Others attacked Shattuck’s research on the Web and insinuated that he had fabricated his data or committed scientific misconduct. “It was dismaying to feel like people were calling me a traitor to autistic kids and families,” he says.
“If there has been a more harmful urban legend circulating in our society than the vaccine-autism link,” University of Pennsylvania bioethicist Arthur Caplan wrote in The Philadelphia Inquirer, “it’s hard to know what it might be.” One type of harm, as Shattuck’s story shows, is to individual scientists and the scientific process. There is a real risk that necessary research is being held back as scientists fear working in such a contested field. Shattuck’s experience is not unique. Offit cannot go on a book tour to promote Autism’s False Prophets because of the risk involved in making public appearances. He has received too many threats.
Yet another cost comes in the rush toward unproven, and potentially dangerous, alternative therapies to treat autism. It is easy to sympathize with parents of autistic children who desperately want to find a cure, but this has led to various pseudoremedies whose efficacy and safety have been challenged by science. These include facilitated communication, secretin infusion, chelation therapy (which involves pumping chemicals into the blood to bind with heavy metals such as mercury), and hormonal suppression. It is estimated that more than half of all children with autism are now using “complementary and alternative” treatments.
Disease, however, is the greatest danger associated with holding back vaccines amid the ongoing investigation of dubious claims. Both the vaccinated and the unvaccinated populations are placed at greater risk.
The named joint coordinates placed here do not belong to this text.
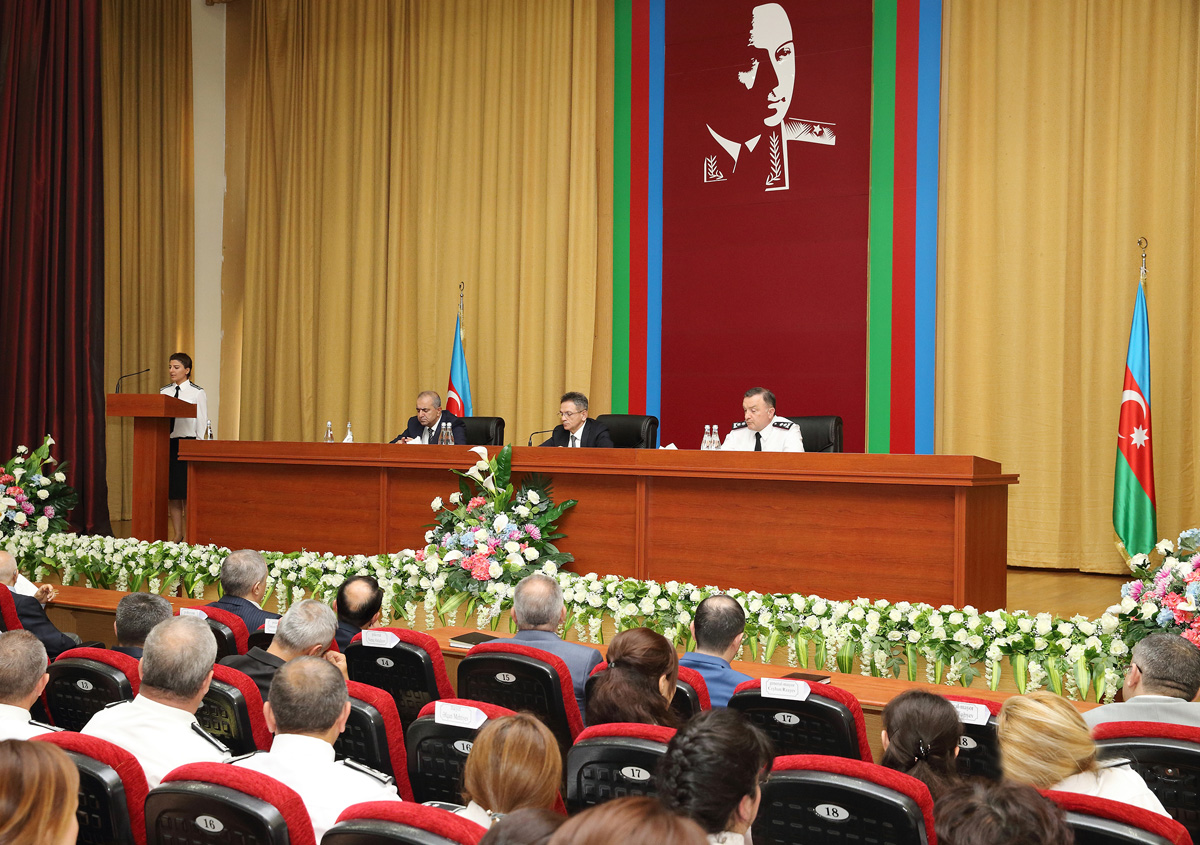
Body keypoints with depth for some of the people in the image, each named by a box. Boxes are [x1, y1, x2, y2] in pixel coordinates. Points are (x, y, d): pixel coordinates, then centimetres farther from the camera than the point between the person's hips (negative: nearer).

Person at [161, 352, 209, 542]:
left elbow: (202, 423, -3)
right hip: (168, 443, 5)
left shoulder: (197, 392, -1)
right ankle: (177, 534, 11)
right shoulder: (164, 392, 12)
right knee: (172, 492, 4)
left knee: (189, 490, -5)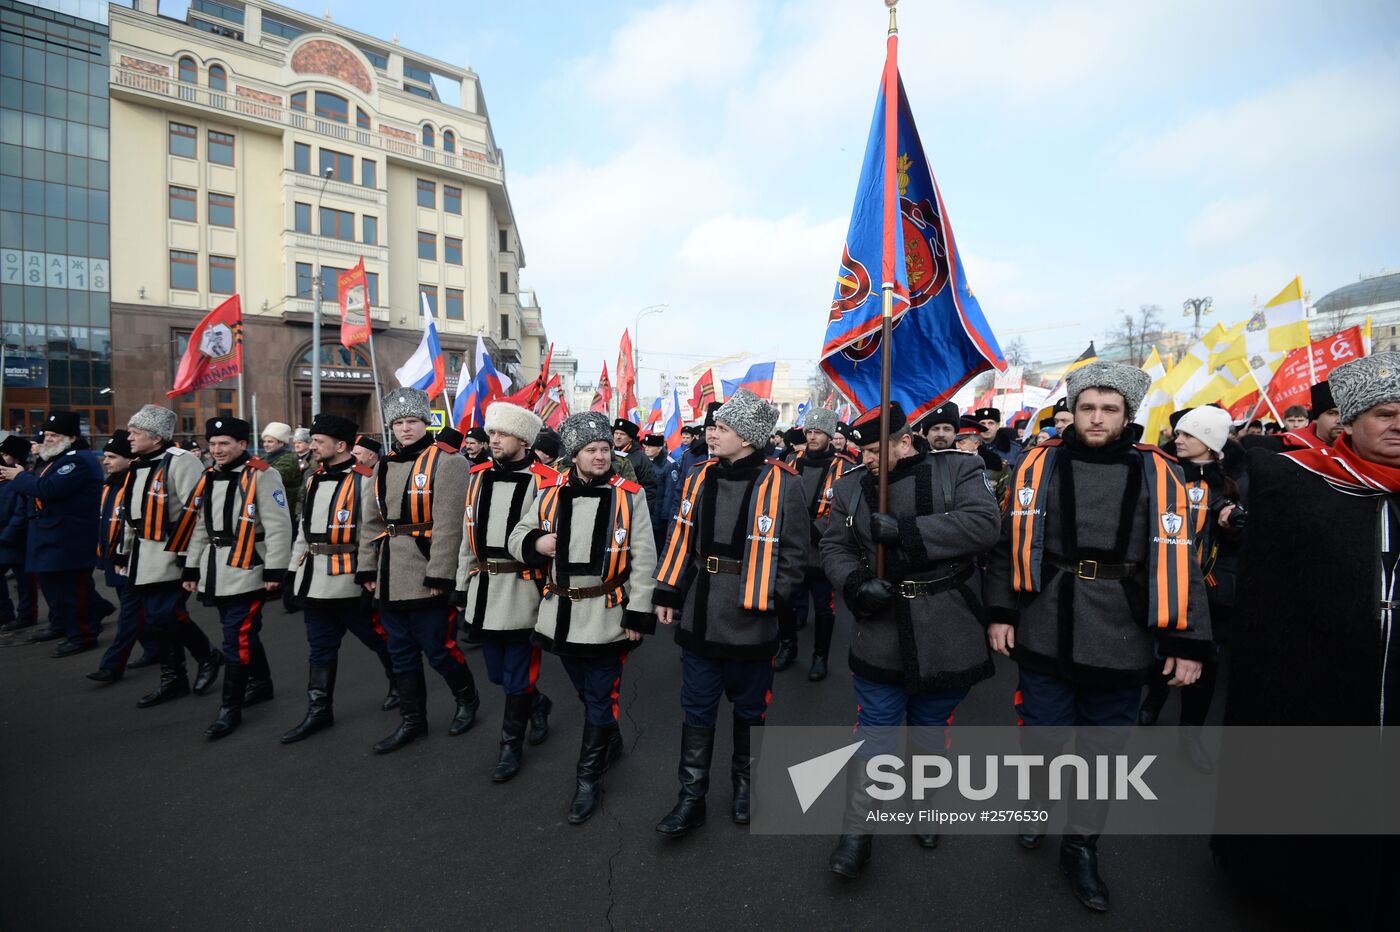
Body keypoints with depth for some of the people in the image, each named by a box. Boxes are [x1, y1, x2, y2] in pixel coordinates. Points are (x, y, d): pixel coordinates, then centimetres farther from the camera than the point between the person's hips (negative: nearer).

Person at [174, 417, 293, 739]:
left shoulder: (262, 476, -12)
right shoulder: (208, 478, 12)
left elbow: (278, 527, -15)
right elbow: (199, 527, 19)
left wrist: (274, 571, -17)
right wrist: (191, 569, 18)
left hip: (247, 572, -7)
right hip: (217, 572, 8)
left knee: (237, 639, -5)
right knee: (243, 632, 18)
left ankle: (231, 709, 5)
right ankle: (261, 683, 36)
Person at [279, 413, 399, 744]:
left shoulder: (364, 480, -13)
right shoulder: (313, 480, 11)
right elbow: (305, 531, 17)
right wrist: (291, 576, 15)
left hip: (349, 581, -7)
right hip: (314, 581, 7)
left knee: (378, 637, 9)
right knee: (320, 649, 14)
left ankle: (401, 684, 31)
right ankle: (319, 712, 25)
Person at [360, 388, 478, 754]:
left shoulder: (446, 462, -10)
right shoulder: (384, 466, 11)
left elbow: (448, 524, -17)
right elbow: (372, 521, 16)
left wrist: (439, 574, -21)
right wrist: (367, 568, 10)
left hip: (427, 575, -7)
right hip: (390, 578, 7)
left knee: (438, 648, 3)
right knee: (401, 652, 14)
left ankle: (467, 699, 29)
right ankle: (412, 720, 29)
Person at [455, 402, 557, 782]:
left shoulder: (544, 482, -11)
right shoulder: (478, 476, 7)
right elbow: (468, 535, 13)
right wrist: (463, 585, 14)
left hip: (522, 591, -6)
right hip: (483, 590, 6)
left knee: (517, 676, 5)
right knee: (497, 672, 17)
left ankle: (511, 745, 25)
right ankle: (537, 703, 44)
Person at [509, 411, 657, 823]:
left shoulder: (630, 496, -9)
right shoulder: (551, 494, 1)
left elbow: (643, 559, -8)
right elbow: (517, 537, 10)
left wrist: (637, 615, -11)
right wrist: (535, 543, -14)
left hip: (607, 617, -4)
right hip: (562, 614, 4)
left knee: (600, 699, 6)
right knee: (586, 693, 21)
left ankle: (589, 779, 22)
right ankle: (611, 741, 46)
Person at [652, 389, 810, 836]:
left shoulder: (782, 483, -12)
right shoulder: (699, 477, 1)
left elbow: (794, 553, -7)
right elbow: (680, 539, 8)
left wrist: (768, 597, -13)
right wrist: (667, 592, 4)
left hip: (751, 621, -3)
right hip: (700, 618, 3)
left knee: (750, 708, 18)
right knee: (697, 709, 13)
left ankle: (745, 782, 43)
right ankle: (692, 798, 29)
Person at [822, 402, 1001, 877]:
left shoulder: (958, 469, -7)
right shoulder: (850, 487, 1)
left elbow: (982, 524, -21)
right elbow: (834, 547, 3)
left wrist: (904, 530, -26)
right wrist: (855, 584, -18)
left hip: (945, 637, -1)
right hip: (879, 637, 1)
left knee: (931, 729, 19)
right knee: (875, 734, 7)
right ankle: (857, 833, 22)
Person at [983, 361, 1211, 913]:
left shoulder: (1158, 474, -1)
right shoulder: (1039, 465, -1)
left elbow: (1177, 562, 1)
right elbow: (1009, 543, 2)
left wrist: (1187, 642, -1)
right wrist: (999, 613, -1)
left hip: (1121, 643, 1)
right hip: (1045, 635, 0)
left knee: (1104, 747, 14)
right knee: (1040, 734, 14)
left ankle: (1081, 846, 35)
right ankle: (1036, 805, 43)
Given enough vaccine exemptions and localized outbreaks, it is possible that largely vanquished diseases could become endemic again. (That is precisely what happened with measles in 2008 in the U.K., following the retreat from the MMR vaccine in the wake of the 1998 scare.) The public-health costs of such a development would be enormous—and they would not impact everyone equally. “If vaccine rates start to drop, who’s going to get affected?” Peter Hotez asks. “It’s going to be people who live in poor, crowded conditions. So it’s going to affect the poorest people in our country.”
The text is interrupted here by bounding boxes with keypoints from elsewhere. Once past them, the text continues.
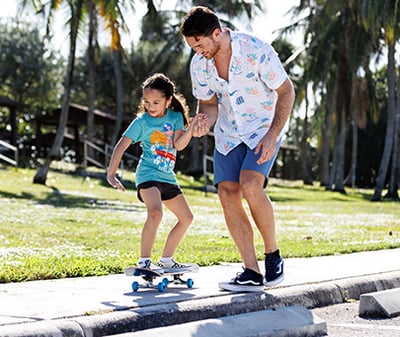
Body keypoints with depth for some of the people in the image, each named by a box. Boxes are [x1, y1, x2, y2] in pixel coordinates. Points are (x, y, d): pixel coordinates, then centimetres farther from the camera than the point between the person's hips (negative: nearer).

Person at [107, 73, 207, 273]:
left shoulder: (175, 117, 2)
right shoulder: (141, 121, -8)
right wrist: (111, 174, -22)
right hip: (148, 174, -6)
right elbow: (121, 146, -13)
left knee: (186, 217, 12)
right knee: (155, 213, -31)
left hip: (167, 177, 6)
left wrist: (191, 128, -27)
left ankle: (166, 259, 23)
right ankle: (144, 261, -26)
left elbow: (179, 144, -9)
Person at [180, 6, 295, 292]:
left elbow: (286, 91, -13)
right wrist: (203, 123, -20)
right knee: (227, 193, -9)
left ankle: (273, 255, -6)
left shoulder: (256, 51, -23)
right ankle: (252, 274, -5)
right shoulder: (199, 64, -8)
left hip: (264, 129, -5)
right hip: (228, 134, 5)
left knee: (250, 186, -27)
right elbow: (209, 104, 5)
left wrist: (272, 136, -21)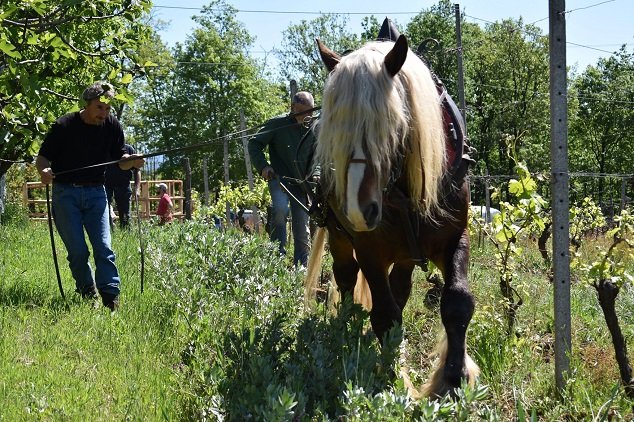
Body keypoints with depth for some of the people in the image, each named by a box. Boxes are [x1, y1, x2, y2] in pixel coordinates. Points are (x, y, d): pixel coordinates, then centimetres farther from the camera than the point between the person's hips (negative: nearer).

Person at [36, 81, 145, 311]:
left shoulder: (112, 125, 0)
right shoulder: (64, 125, -10)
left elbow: (120, 160, 6)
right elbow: (42, 157, -3)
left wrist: (132, 161, -17)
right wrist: (44, 170, -26)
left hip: (95, 193, 2)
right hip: (66, 193, -2)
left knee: (104, 247, -8)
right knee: (77, 251, -2)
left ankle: (111, 297, -9)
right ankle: (87, 293, 17)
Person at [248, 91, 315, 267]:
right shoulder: (278, 124, -7)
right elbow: (254, 144, -3)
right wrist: (263, 166, -14)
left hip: (301, 182, 5)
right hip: (279, 178, -5)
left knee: (302, 226, 6)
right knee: (280, 208, -32)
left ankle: (301, 265, 14)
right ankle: (277, 252, -20)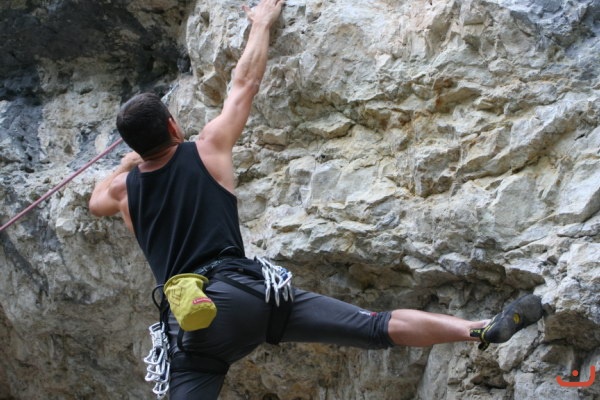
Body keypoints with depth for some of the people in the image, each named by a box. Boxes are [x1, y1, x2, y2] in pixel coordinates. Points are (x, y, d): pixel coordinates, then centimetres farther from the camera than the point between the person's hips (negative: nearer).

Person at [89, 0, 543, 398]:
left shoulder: (124, 189, 16)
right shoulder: (208, 150, 9)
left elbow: (95, 200, 42)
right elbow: (245, 83, 20)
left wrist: (127, 161, 57)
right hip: (245, 292, -2)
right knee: (377, 327, -5)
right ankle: (485, 329, -11)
Paradoxically, the great success of vaccines is a crucial reason why antivaccination sentiment has thrived, some scientists say. Most of the diseases that vaccines protect against have largely been licked. As a consequence, few people personally remember the devastation they can cause. So with less apparently on the line, it is easier to indulge in the seeming luxury of vaccine skepticism and avoidance. Even before the recent spike in attention to thimerosal, members of the public were alarmingly skeptical of vaccines. In a 1999 survey, 25 percent felt their children’s immune systems could be harmed by too many vaccinations, and 23 percent shared the sentiment that children receive more vaccinations than are healthy. There is every reason to think that those numbers—gathered before the vaccine-autism controversy reached anything like its current intensity—have risen since.